* _ACTIVITY_: Leave out the pictures and copy every record exactly.

* _INFORMATION_:
■ ■ ■
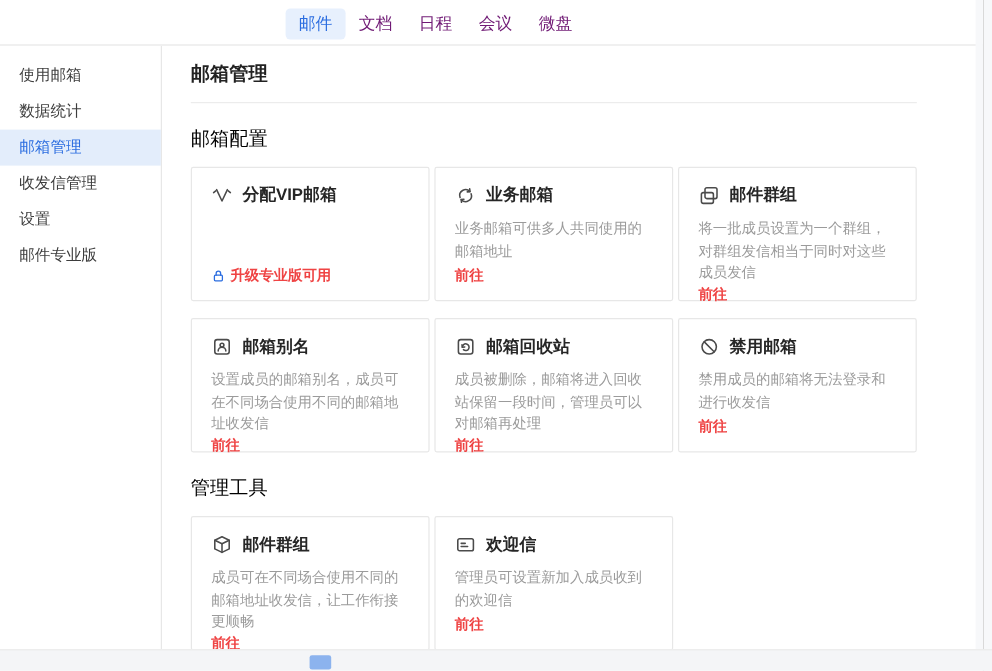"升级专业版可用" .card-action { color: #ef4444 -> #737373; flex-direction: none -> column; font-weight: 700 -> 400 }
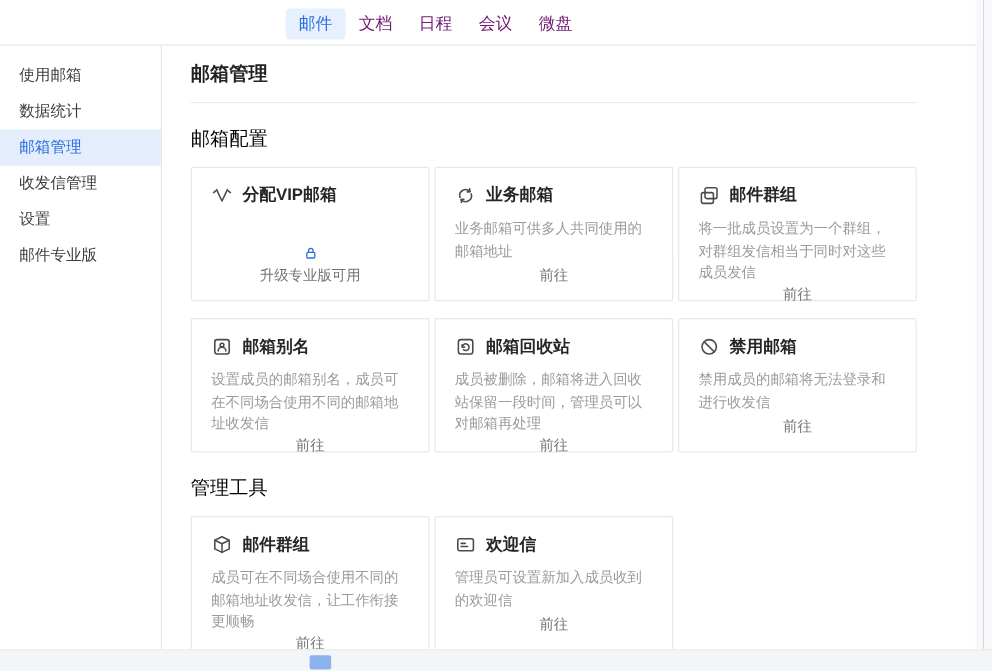"管理工具" .section-label.second { font-style: none -> italic; margin-top: 20px -> 0 }
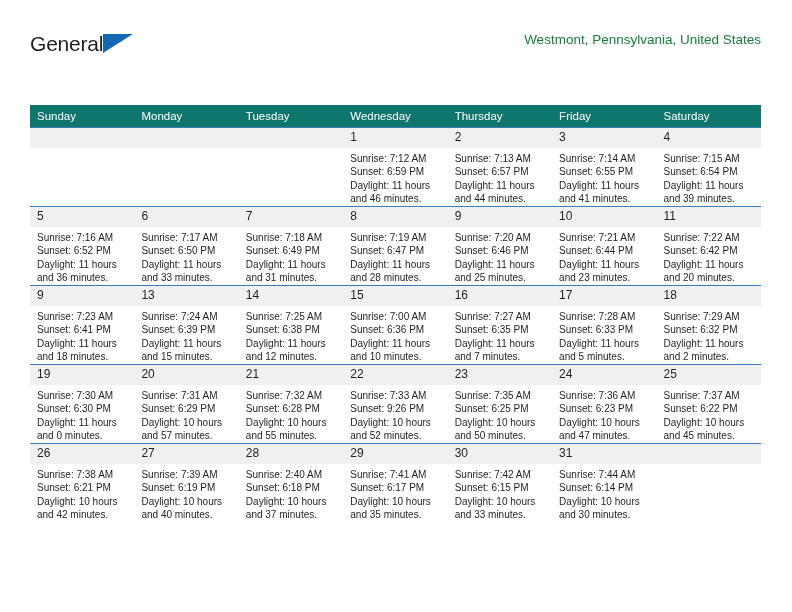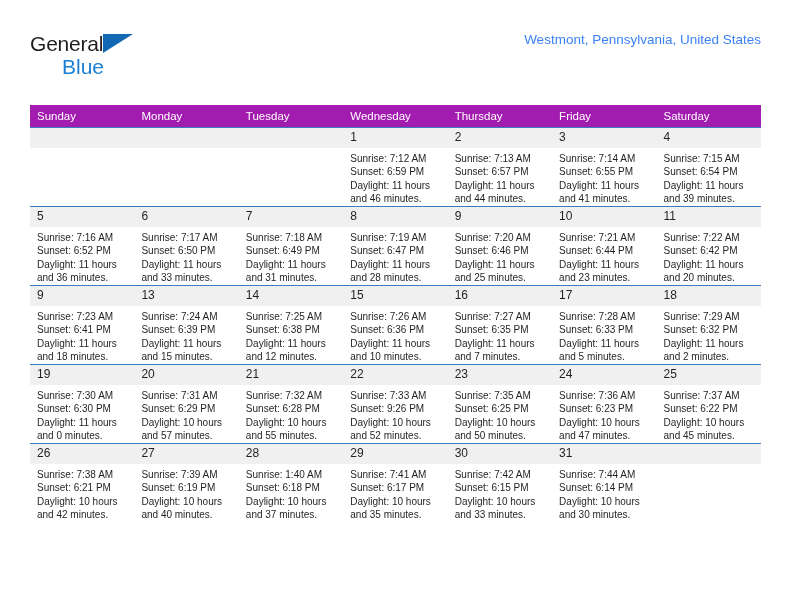"Westmont, Pennsylvania, United States" .cal-subtitle { color: #3b82f6 -> #15803d }
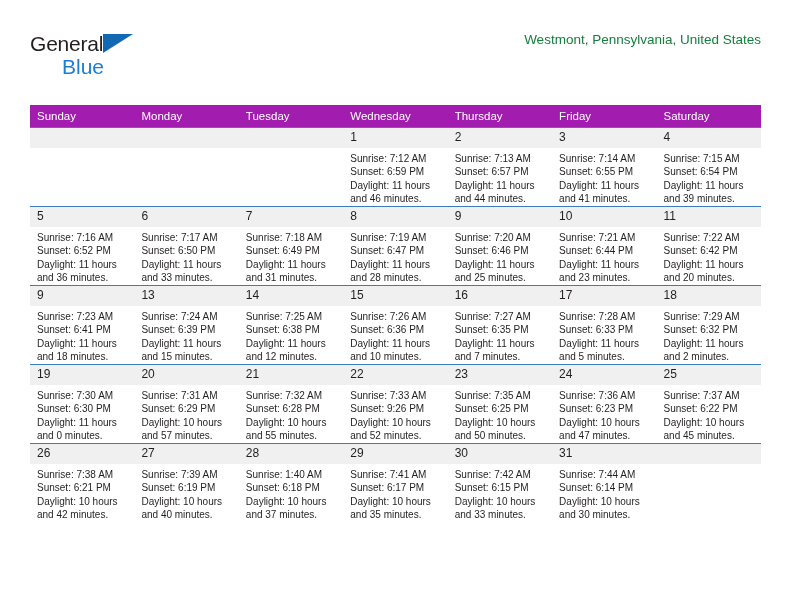"Blue" span.brand-blue { html: <span>Blue</span> -> none }
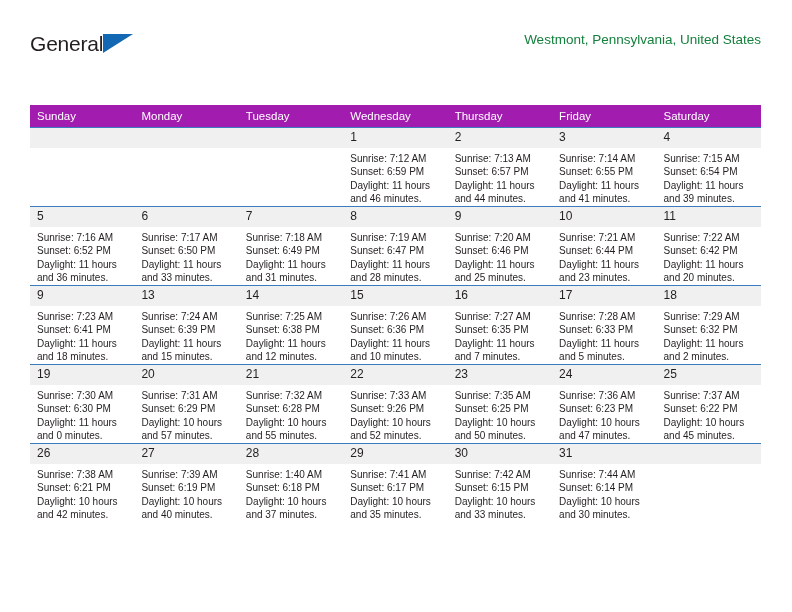"Sunday" .calendar th { background: #a21caf -> #0f766e }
■ ■ ■
* _WRITTEN RESPONSE_:
"升级专业版可用" .card-action { color: #ef4444 -> #737373; flex-direction: none -> column; font-weight: 700 -> 400 }
"管理工具" .section-label.second { font-style: none -> italic; margin-top: 20px -> 0 }
"Westmont, Pennsylvania, United States" .cal-subtitle { color: #3b82f6 -> #15803d }
"Blue" span.brand-blue { html: <span>Blue</span> -> none }
"Sunday" .calendar th { background: #a21caf -> #0f766e }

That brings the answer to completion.